S23 Comprehensive Re-Engineering and Synthesis of a Complex Biosynthetic Gene Cluster
Monday, August 3, 2015: 11:00 AM
Independence CD, Mezzanine Level (Sheraton Philadelphia Downtown Hotel)
Jeffrey Kim, Radiant Genomics, Emeryville, CA
Studies of bacterial and fungal secondary metabolism have generally been limited to biosynthetic systems that are derived from cultivated organisms and are highly expressed. In addition, most natural product heterologous expression research still focuses on easily cultivated organisms, as source DNA is difficult to obtain or generate otherwise. Heterologous expression systems and basic transcriptional engineering have been used overcome some of these limitations. A robust, and industrially-scalable method for activating the expression of gene clusters from uncultivated or difficult-to-source organisms, however, has not been demonstrated.

Using low-cost gene synthesis and modern DNA assembly methods, it is now theoretically possible to design and fully-build complex gene clusters that have a high probability of being expressed. In practice, however, this procedure is severely limited by the current capabilities of commercial DNA synthesis providers. Namely, high GC-content, homopolymers, and regions with secondary structure cannot be synthesized. This limits the range of natural product hosts, transcriptional machinery (promoters, terminators) and biosynthetic gene clusters that can benefit from this approach.

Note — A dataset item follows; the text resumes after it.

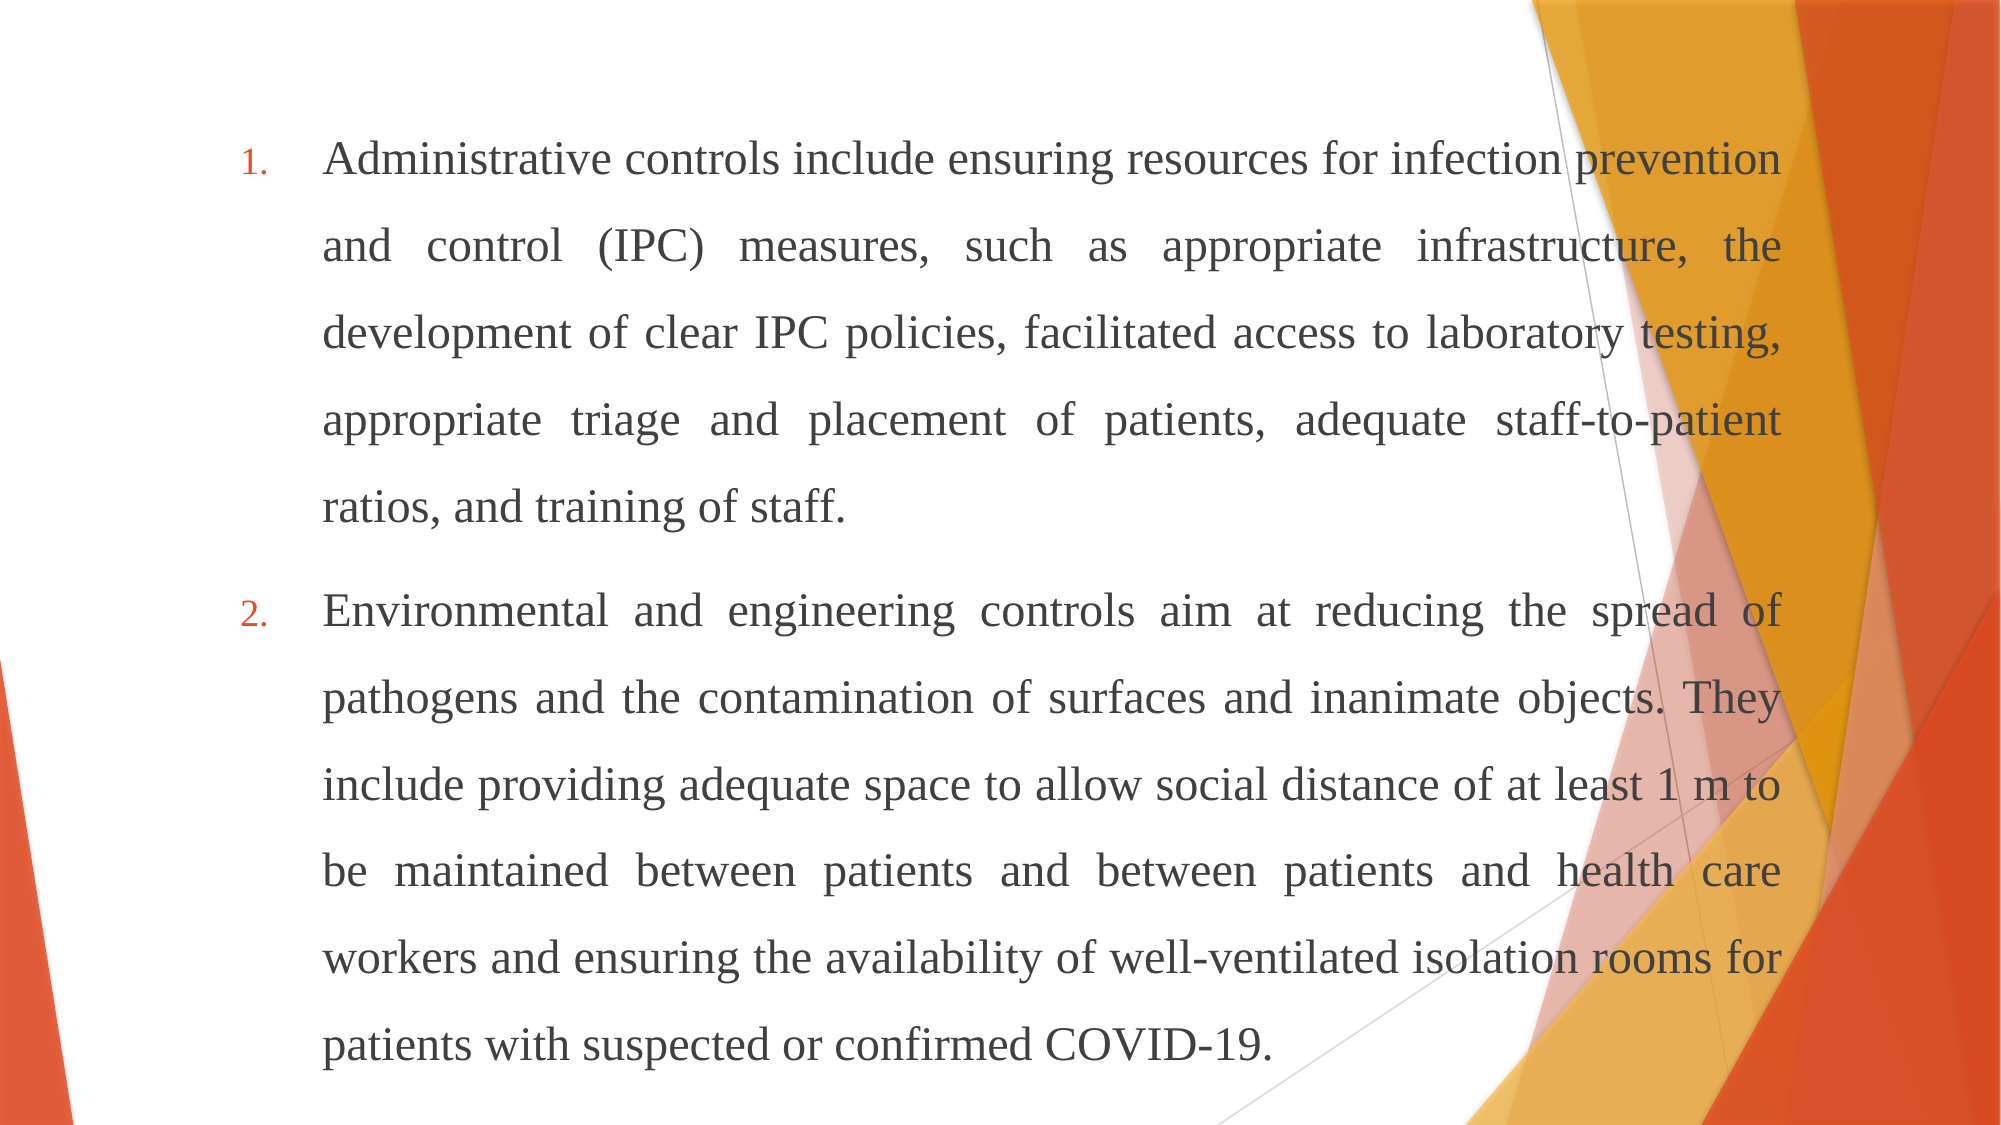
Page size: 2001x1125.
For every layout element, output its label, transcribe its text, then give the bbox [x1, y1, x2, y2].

list Administrative controls include ensuring resources for infection prevention and control (IPC) measures, such as appropriate infrastructure, the development of clear IPC policies, facilitated access to laboratory testing, appropriate triage and placement of patients, adequate staff-to-patient ratios, and training of staff. Environmental and engineering controls aim at reducing the spread of pathogens and the contamination of surfaces and inanimate objects. They include providing adequate space to allow social distance of at least 1 m to be maintained between patients and between patients and health care workers and ensuring the availability of well-ventilated isolation rooms for patients with suspected or confirmed COVID-19. [225, 90, 1800, 1089]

Here, we describe the complete re-engineering, construction, and expression of a fully-synthetic complex biosynthetic gene cluster using DNA synthesis and artificial promoters. In constructing and characterizing this gene cluster, we have uncovered rules that can be applied toward the de novo DNA synthesis and robust expression of complex gene clusters. This approach enables the more systematic study of natural product biosynthesis by enabling fully in silico analysis, design, and construction of gene clusters from the uncultivated majority and rare source organisms.